Place a small plate in the freezer to chill. Return the rind and liquid to the pot. Squeeze and knead the pulp bag to extract as much of the slimy pectin as possible and return the extracted pectin to the pot. Stir and turn on the heat to medium. As the mass is warming gradually add the sugar while stirring to ensure it is dissolved. When the sugar is dissolved bring the contents to the boil and then keep it at a steady rolling boil for about 20-30 minutes. You will need to check the setting point regularly in the last 15 minutes by placing a little of the marmalade on the chilled plate and leaving it for a minute to chill; run your finger through it and if it wrinkles slightly and is tacky it should be at setting point: or measure the temperature of the boiling mass with a sugar thermometer: the set point is reached when it reads 104.5ºC. Turn off the heat.

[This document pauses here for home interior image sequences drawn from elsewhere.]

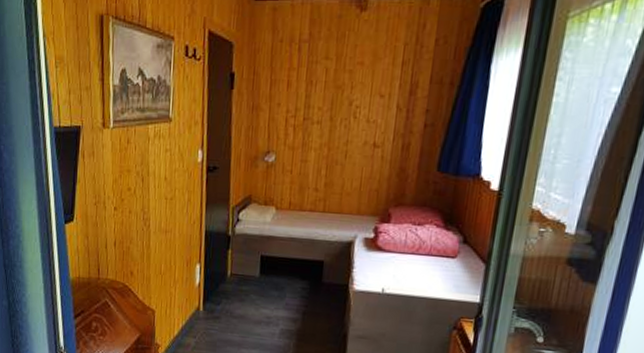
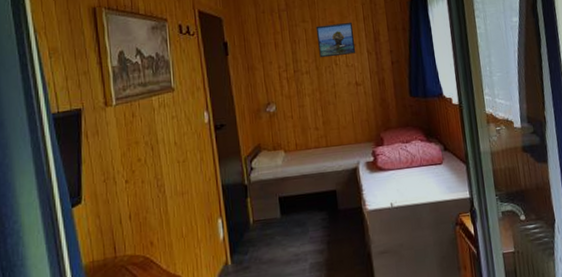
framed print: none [337,65,386,108] -> present [315,22,356,58]

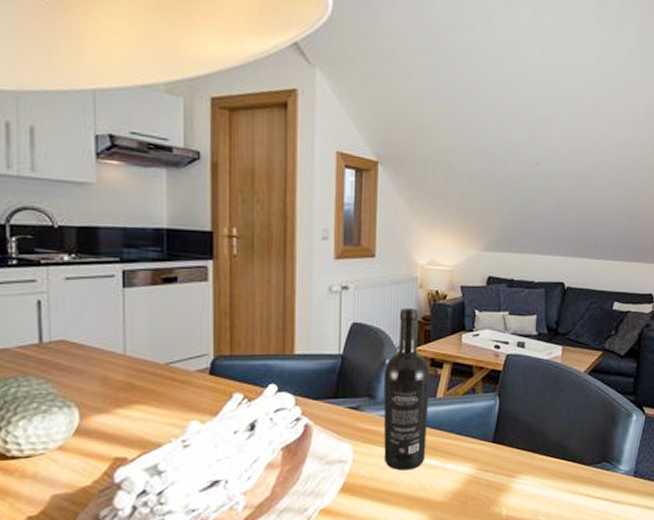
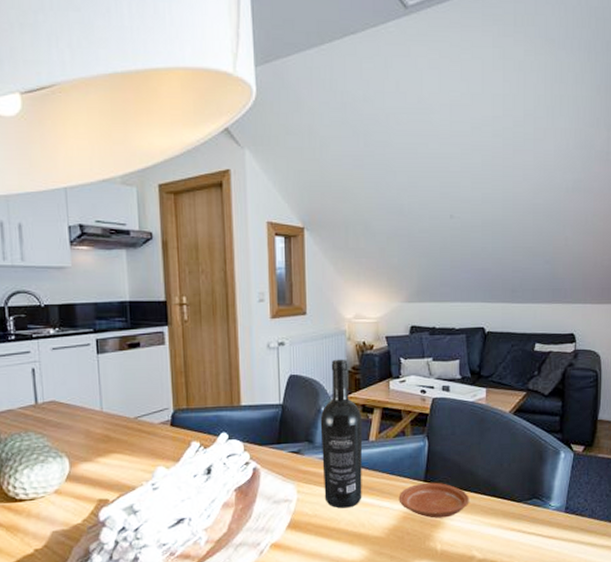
plate: none [464,443,539,482] -> present [398,482,469,519]

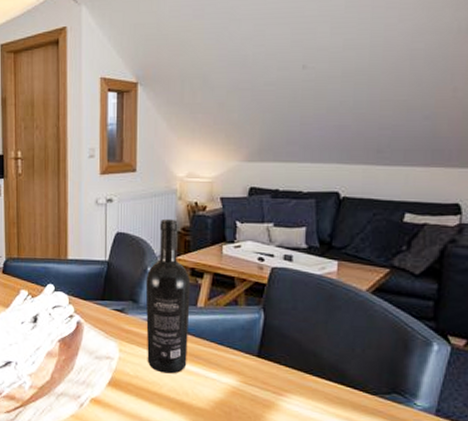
plate: present [398,482,469,519] -> none [227,358,311,400]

Sterilise the jars and lids. Place the jars in the sink and the lids in a stainless steel bowl. Boil a kettle of water and pour the contents into the jars until full and fill the bowl of lids with boiling water. using tongs carefully tip out the water into the sink and drain the jars on a clean tea towel. An alternative is to sterilise the jars in a hot oven for about half an hour. Now you are ready to start filling the jars. Using the ladle and jam funnel, fill the jars to within 4 mm of the top. Screw on the lids firmly. Any left over marmalade can be put in a small bowl and stored in the fridge for immediate consumption. Wash the stock pot, put in as many jars as it will hold in a single layer, and add water to just cover the lids. Heat and simmer the jars for 10 minutes. Turn off the heat and remove the jars using the rubber tipped tongs and an oven mitt. Place on a rack or board and cover with a towel to let the jars cool down slowly; you should hear the occasional pop as they cool and a vacuum forms and the lids are sucked inwards. Make a cup of tea or coffee and put your feet up; you’ve earned a rest.
Marmalade, well sealed, will keep in a cool cupboard for 12-18 months, unless eaten. Once opened it is best to store in the refrigerator.